To scholars of the French Renaissance, Buchanan is more famous—and has been studied in comparatively much greater depth—as the author of Neo-Latin works across an impressive range of genres, many of which strongly influenced early French vernacular literature.
These included religious tragedies and translations of ancient Greek plays (Jephthes, Baptistes, Alcestis, Medea), and secular and anti-clerical poetry (the Franciscanus, written in Scotland for James V around 1537, being the most famous example).

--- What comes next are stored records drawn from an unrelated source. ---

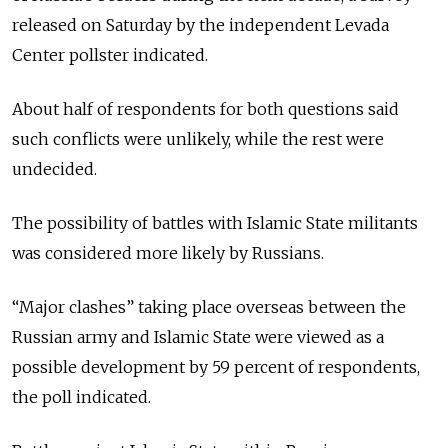
released on Saturday by the independent Levada
Center pollster indicated.
About half of respondents for both questions said
such conflicts were unlikely, while the rest were
undecided.
The possibility of battles with Islamic State militants
was considered more likely by Russians.
“Major clashes” taking place overseas between the
Russian army and Islamic State were viewed as a
possible development by 59 percent of respondents,
the poll indicated.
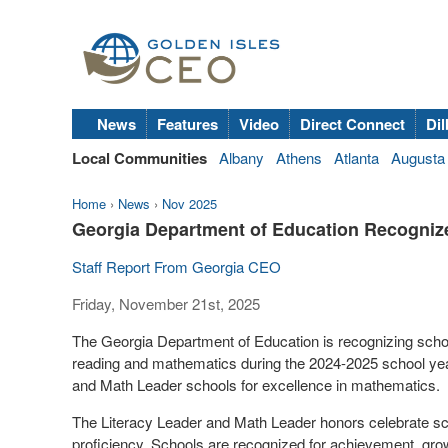
News
Features
Video
Direct Connect
Dil
Local Communities
Albany
Athens
Atlanta
Augusta
Home
›
News
›
Nov 2025
Georgia Department of Education Recogniz
Staff Report From Georgia CEO
Friday, November 21st, 2025
The Georgia Department of Education is recognizing scho
reading and mathematics during the 2024-2025 school yea
and Math Leader schools for excellence in mathematics.
The Literacy Leader and Math Leader honors celebrate sc
proficiency. Schools are recognized for achievement, gro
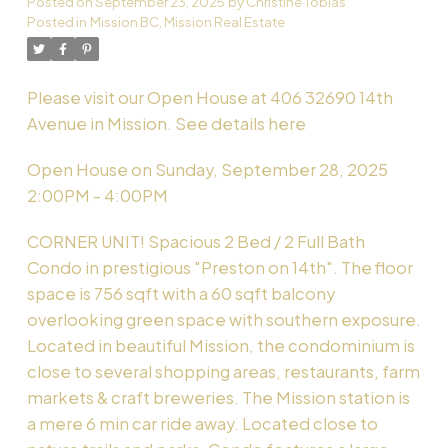
Posted on
September 23, 2025
by
Christine Tobias
Posted in
Mission BC, Mission Real Estate
Powered by
Translate
Please visit our Open House at 406 32690 14th
Avenue in Mission.
See details here
Open House on Sunday, September 28, 2025
2:00PM - 4:00PM
CORNER UNIT! Spacious 2 Bed / 2 Full Bath
Condo in prestigious "Preston on 14th". The floor
space is 756 sqft with a 60 sqft balcony
overlooking green space with southern exposure.
Located in beautiful Mission, the condominium is
close to several shopping areas, restaurants, farm
markets & craft breweries. The Mission station is
a mere 6 min car ride away. Located close to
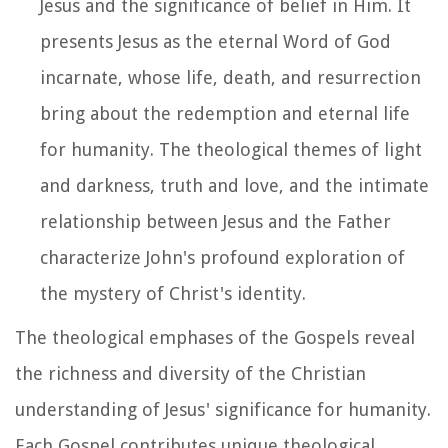
Jesus and the significance of belief in Him. It
presents Jesus as the eternal Word of God
incarnate, whose life, death, and resurrection
bring about the redemption and eternal life
for humanity. The theological themes of light
and darkness, truth and love, and the intimate
relationship between Jesus and the Father
characterize John's profound exploration of
the mystery of Christ's identity.
The theological emphases of the Gospels reveal
the richness and diversity of the Christian
understanding of Jesus' significance for humanity.
Each Gospel contributes unique theological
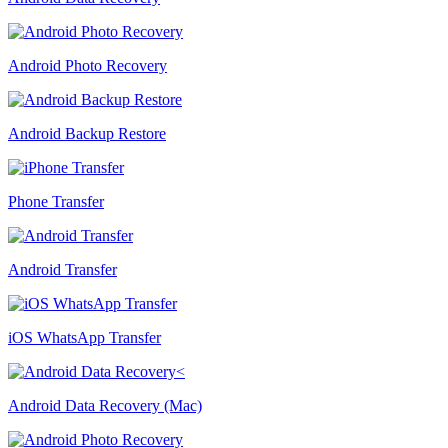
Android Photo Recovery
Android Backup Restore
Phone Transfer
Android Transfer
iOS WhatsApp Transfer
Android Data Recovery (Mac)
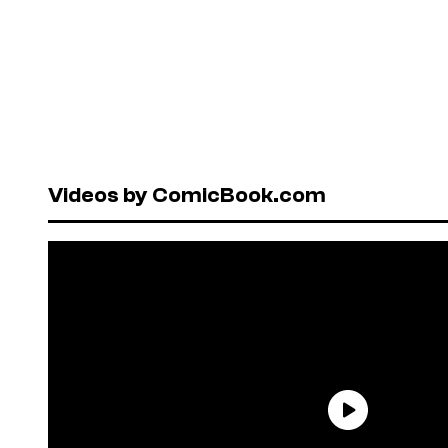
Videos by ComicBook.com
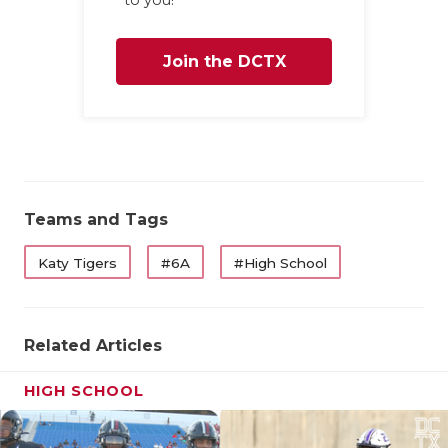
UNSUNG HE
VIDEO COO
Join the DCTX
VISIT LUBB
Family
VOICE OF T
WHATABURG
WINDOW NA
Teams and Tags
Katy Tigers
#6A
#High School
Related Articles
HIGH SCHOOL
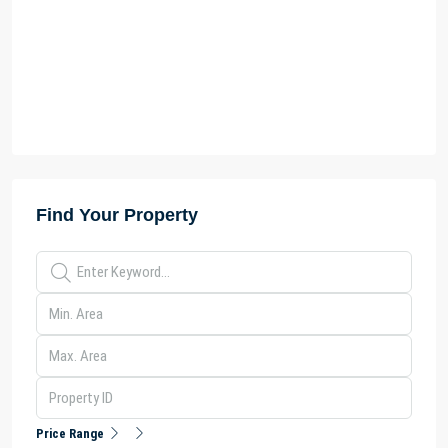
Find Your Property
Price Range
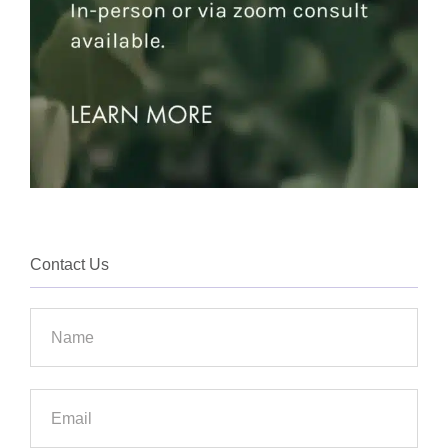
Contact Us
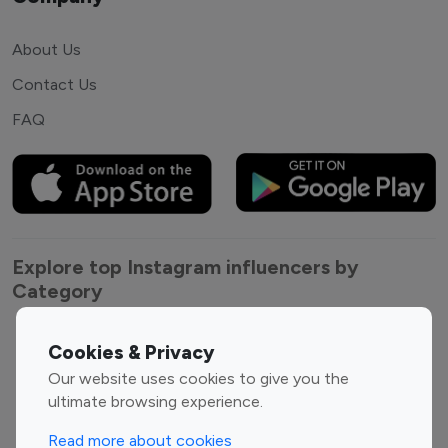
About Us
Contact Us
FAQ
Explore top Instagram influencers by
Category
Entertainment
Family Influencers
Cookies & Privacy
Influencers
Our website uses cookies to give you the
Fashion Influencers
Finance Influencers
ultimate browsing experience.
Food Management
Gaming Influencers
Read more about cookies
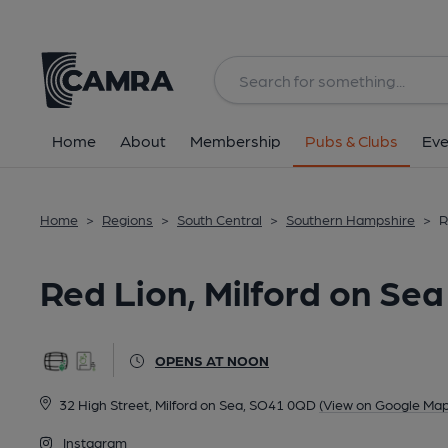
Back
All
Home
About
Membership
Pubs & Clubs
Eve
Home
>
Regions
>
South Central
>
Southern Hampshire
>
R
Red Lion, Milford on Sea
OPENS AT NOON
32 High Street, Milford on Sea, SO41 0QD
(View on Google Map
Instagram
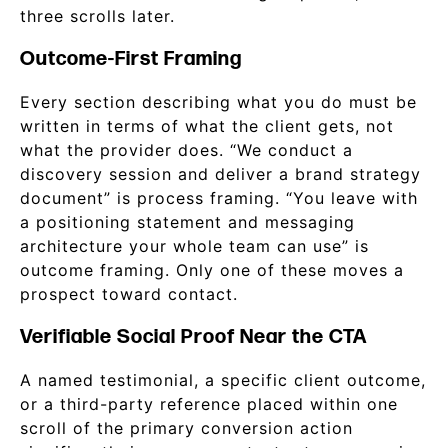
three scrolls later.
Outcome-First Framing
Every section describing what you do must be
written in terms of what the client gets, not
what the provider does. “We conduct a
discovery session and deliver a brand strategy
document” is process framing. “You leave with
a positioning statement and messaging
architecture your whole team can use” is
outcome framing. Only one of these moves a
prospect toward contact.
Verifiable Social Proof Near the CTA
A named testimonial, a specific client outcome,
or a third-party reference placed within one
scroll of the primary conversion action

His crowning poetic achievement, the Latin versification and paraphrasing of the complete Hebrew Psalter, was begun while he was imprisoned by the Inquisition in Portugal, where he had been one of the first teachers at the newly established University of Coimbra.
Once safely back in France and then Scotland, the complete collection was published in stages, and it enjoyed exceptional critical acclaim and international dissemination.
The psalm paraphrases would see Buchanan receive the epithet (at least according to his publisher) of “easily the prince of poets of our age” (poetarum nostri saeculi facile princeps).
He died in 1582, but his works and ideas circulated among poets, intellectuals, and revolutionary parties alike for centuries after.